-- Page-level text extractions --
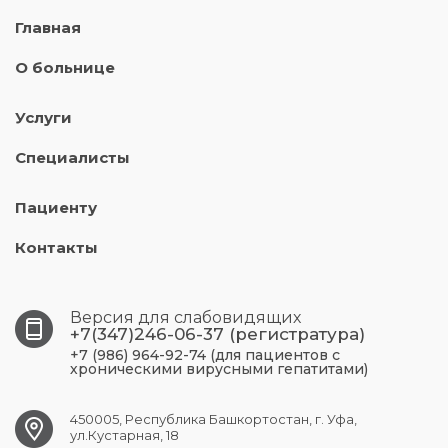
Главная
О больнице
Услуги
Специалисты
Пациенту
Контакты
Версия для слабовидящих
+7(347)246-06-37 (регистратура)
+7 (986) 964-92-74 (для пациентов с
хроническими вирусными гепатитами)
450005, Республика Башкортостан, г. Уфа,
ул.Кустарная, 18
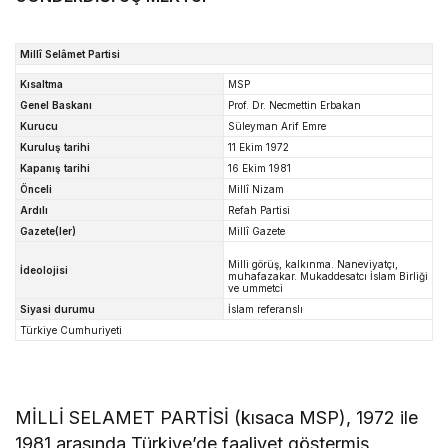
Millî Selâmet Partisi
Kısaltma
MSP
Genel Baskanı
Prof. Dr. Necmettin Erbakan
Kurucu
Süleyman Arif Emre
Kuruluş tarihi
11 Ekim 1972
Kapanış tarihi
16 Ekim 1981
Önceli
Millî Nizam
Ardılı
Refah Partisi
Gazete(ler)
Millî Gazete
Milli görüş, kalkınma. Naneviyatçı,
İdeolojisi
muhafazakar. Mukaddesatcı İslam Birliği
ve ummetci
Siyasi durumu
İslam referanslı
Türkiye Cumhuriyeti
MİLLİ SELAMET PARTİSİ (kısaca MSP), 1972 ile
1981 arasında Türkiye’de faaliyet göstermiş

-- Exercise aim --
Repeat word for word the lines above, from the first entry through the line containing "11 Ekim 1972", with both ends kept and the pictures dropped.

-- Your solution --
Главная
О больнице
Услуги
Специалисты
Пациенту
Контакты
Версия для слабовидящих
+7(347)246-06-37 (регистратура)
+7 (986) 964-92-74 (для пациентов с
хроническими вирусными гепатитами)
450005, Республика Башкортостан, г. Уфа,
ул.Кустарная, 18
Millî Selâmet Partisi
Kısaltma
MSP
Genel Baskanı
Prof. Dr. Necmettin Erbakan
Kurucu
Süleyman Arif Emre
Kuruluş tarihi
11 Ekim 1972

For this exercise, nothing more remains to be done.